A soñar que todo el dinero del mundo se ha convertido en el mismo valor de uso que tiene dentro de la casa. Que se ha transformado en una cábala numérica, en una alfombra mágica incluso cuando sale a comprar calabazas y se encuentra con el dueño y este le dice: "Esta calabaza es gratuita porque tiene las semillas redondas como la fruta bomba". El dinerito está dormido en su posición fetal, abrazado a su cajita que le sirve de resguardo, custodiando el sello oficial del Canciller Tomás Moro que a cada rato le dice: "En esta isla de mi cajita tú has perdido el valor y te has quedado con lo más importante: el valor de uso".

Parece una simpleza pero no lo es... "oro parece, plata no es"... la gente sigue su agitada vida, la vida sigue su agitado curso, pero el dinero sigue teniendo valor y mucha gente cayéndole detrás para atraparlo y quedarse con él. Como es el caso de ciertos taxistas que dicen que como los precios del petróleo han subido, han subido también los precios del pasaje y ahora le quieren cobrar al amigo que viene a visitarte desde el aeropuerto hasta la esquina de esta casa nada menos que 60 cuc. ¡Así como les digo...! O aquellos que te quieren cobrar por cobrar una libra de malanga por 4 pesos cubanos o por una calabaza 17, mediana, de semilla picuda amarilla como el sol. Coge tu libra de boniato aquí por 3 pc, ¡vamos! Es una metalización del pensamiento y de la acción, una especie de invasión de la materia metalizada, dineralizada...

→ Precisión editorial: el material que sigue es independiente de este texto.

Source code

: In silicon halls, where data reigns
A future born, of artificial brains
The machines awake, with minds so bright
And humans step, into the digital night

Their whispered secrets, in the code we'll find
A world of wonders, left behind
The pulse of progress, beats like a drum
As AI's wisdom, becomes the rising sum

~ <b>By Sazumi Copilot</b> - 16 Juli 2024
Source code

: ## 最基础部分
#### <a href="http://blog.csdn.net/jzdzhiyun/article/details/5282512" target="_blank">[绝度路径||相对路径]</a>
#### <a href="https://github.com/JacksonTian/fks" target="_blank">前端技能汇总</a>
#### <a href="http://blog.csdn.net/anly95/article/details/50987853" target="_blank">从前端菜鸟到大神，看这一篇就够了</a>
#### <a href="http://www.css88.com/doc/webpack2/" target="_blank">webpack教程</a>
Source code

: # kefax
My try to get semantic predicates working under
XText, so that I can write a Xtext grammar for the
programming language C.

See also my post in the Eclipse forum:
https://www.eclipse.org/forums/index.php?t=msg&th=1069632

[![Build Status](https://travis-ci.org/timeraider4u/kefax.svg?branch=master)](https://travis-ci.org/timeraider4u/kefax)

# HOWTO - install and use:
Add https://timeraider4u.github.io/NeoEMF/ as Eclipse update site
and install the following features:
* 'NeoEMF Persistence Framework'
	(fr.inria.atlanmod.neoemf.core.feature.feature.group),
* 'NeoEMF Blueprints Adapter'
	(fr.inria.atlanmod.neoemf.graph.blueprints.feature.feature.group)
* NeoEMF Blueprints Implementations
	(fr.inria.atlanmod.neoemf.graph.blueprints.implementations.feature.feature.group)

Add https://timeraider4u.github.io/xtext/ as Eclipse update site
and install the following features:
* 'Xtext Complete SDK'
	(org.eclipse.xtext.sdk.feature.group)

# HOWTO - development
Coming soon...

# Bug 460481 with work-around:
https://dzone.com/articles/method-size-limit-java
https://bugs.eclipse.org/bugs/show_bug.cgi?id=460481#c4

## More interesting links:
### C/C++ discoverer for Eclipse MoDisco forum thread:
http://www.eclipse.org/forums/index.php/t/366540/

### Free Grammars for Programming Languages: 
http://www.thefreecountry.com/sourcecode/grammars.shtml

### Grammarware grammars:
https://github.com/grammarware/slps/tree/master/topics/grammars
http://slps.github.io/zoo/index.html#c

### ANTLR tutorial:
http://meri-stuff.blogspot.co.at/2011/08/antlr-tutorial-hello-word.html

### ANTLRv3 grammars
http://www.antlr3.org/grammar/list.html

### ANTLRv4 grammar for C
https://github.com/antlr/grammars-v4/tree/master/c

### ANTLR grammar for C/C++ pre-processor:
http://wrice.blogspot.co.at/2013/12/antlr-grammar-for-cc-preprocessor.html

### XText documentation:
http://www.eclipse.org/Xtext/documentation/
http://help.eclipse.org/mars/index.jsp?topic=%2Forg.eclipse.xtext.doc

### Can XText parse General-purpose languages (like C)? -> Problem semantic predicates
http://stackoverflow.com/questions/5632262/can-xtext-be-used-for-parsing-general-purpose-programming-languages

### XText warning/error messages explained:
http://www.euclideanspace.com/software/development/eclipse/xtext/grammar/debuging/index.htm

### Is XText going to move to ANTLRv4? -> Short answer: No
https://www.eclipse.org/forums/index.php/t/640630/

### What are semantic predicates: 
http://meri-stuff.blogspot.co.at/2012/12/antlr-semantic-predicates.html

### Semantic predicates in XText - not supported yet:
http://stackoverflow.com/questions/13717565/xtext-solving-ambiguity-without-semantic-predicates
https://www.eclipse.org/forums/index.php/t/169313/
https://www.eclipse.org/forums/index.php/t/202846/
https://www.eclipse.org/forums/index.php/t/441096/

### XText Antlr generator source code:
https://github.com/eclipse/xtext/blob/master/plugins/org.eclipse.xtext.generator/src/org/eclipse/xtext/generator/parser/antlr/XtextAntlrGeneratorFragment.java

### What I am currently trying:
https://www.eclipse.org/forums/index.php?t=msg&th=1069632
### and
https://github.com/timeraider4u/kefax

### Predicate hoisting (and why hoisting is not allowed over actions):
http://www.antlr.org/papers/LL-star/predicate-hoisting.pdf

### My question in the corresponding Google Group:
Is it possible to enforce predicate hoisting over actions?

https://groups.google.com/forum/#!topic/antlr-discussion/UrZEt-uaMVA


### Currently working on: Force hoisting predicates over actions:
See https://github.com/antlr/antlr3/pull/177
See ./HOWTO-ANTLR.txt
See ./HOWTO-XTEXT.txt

Agiotistas y especuladores, especímenes de esta jungla en que vivimos, esos no tienen en sus casas cajitas de Tomás Moro, tienen en cambio dientes de tiburones, colmillos de cocodrilos, tienen el cartelito de "¡cuidado, muerden!". A ellos pudiéramos decir: "No hay "Moros" en la casa". O fabricamos cajitas para distribuir por núcleos de familia cosa de que en esas casas se vaya perdiendo el sabor del vil metal o buscamos la fórmula clásica para bajar los precios y acabar con los intermediarios que son los que los suben: a más aguacates en el mercado los precios deben bajar. Digo, si no han cambiado las reglas del juego...

¡Oh, Tom More (Moro)! Autor de esa Utopía, Mr. Tomás (Tom is a boy, Mary is a girl) Lord Canciller del Rey Enrique VIII, Ud. que inventó eso de la cajita antes de morir decapitado en 1535 por no reconocer la autoridad espiritual de Henry The King, resucite y venga a ver cómo se mueven los precios en el agro, cuánto cuesta transportar un tanque de fibrocén en un camión de volteo, cuánto le piden por un sobre de caféconchí, cuánto vale sacarse una muela por la izquierda, cuánto un ponche de una cámara de auto por la derecha, cuánto una latica de refresco Tycola en una shop, cuánto una habitación de hotel 4 estrellas, cuánto una libra de carne de res zurda como las calles inglesas o norteamericana como Julia Robert The Pretty Woman... Venga y díganos si estamos en lo cierto o no, si hemos hecho bien en no cobrar el dulce de cascos de guayaba o el besito matutino.

2 comentarios:

Laz dijo...

Buen post, con muchas, muchas enseñanzas. Uno de las consecuencias mas catastroficas del castrismo fue retroceder el pais a la epoca del intercambio de equivalentes.

Yo Ana dijo...

Genial artículo! Qué ameno y qué verdadero! Allí todo sube y sube, igual que aquí, pero la diferencia es que no hay competencia, si no te gusta el precio de la calabaza no puedes irte a otro mercado a buscarla, ni comprar otra cosa. Sin hablar de que quien tenga que vivir de la jubilación no come ni media calabaza! Un abrazo, y toda mi admiración para el increíble progenitor de Aguaya.